◆ Required action ◆
Identify the line in which "Draw a 3D box around the white" appears, then reproduce that line and all remaining lines of the records word for word.

Extracted records
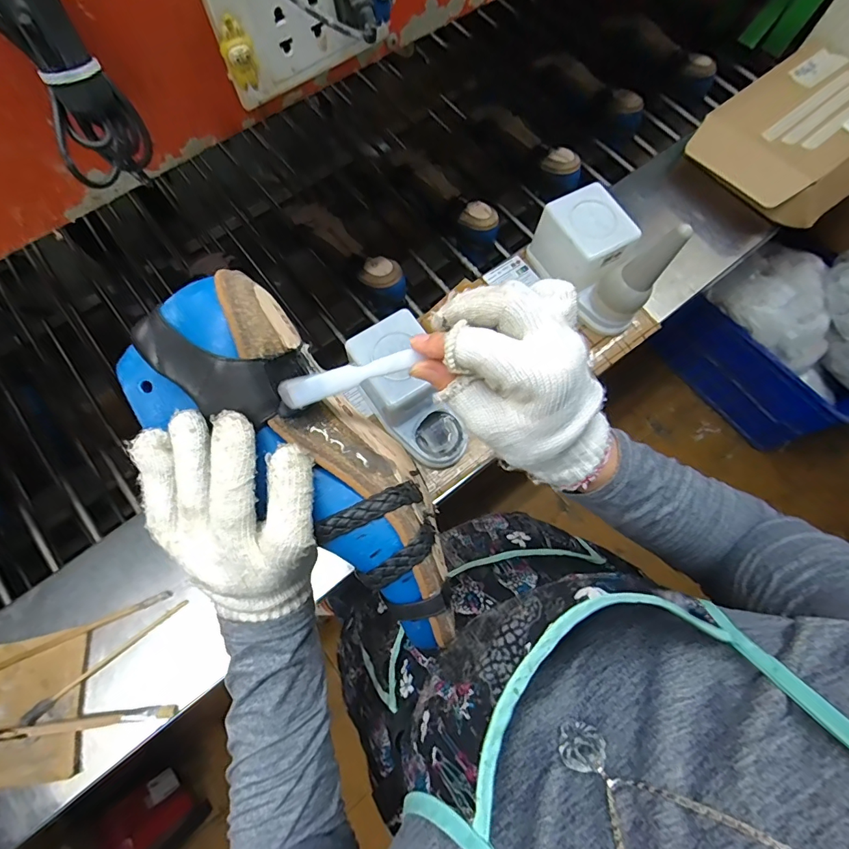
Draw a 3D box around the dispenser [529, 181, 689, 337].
[{"bbox_3d":[0.250,-0.244,0.624,0.098,0.147,0.186,-30,74,-10],"label":"dispenser"}]

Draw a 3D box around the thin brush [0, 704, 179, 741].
[{"bbox_3d":[-0.430,0.340,0.499,0.279,0.012,0.017,-6,71,-2],"label":"thin brush"}]

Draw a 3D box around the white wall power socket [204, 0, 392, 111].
[{"bbox_3d":[-0.072,-0.251,0.275,0.118,0.069,0.020,-38,75,-12],"label":"white wall power socket"}]

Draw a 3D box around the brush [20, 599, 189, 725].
[{"bbox_3d":[-0.379,0.281,0.539,0.191,0.004,0.013,-36,75,-25],"label":"brush"}]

◆ Written solution ◆
Draw a 3D box around the white wall power socket [204, 0, 392, 111].
[{"bbox_3d":[-0.072,-0.251,0.275,0.118,0.069,0.020,-38,75,-12],"label":"white wall power socket"}]

Draw a 3D box around the brush [20, 599, 189, 725].
[{"bbox_3d":[-0.379,0.281,0.539,0.191,0.004,0.013,-36,75,-25],"label":"brush"}]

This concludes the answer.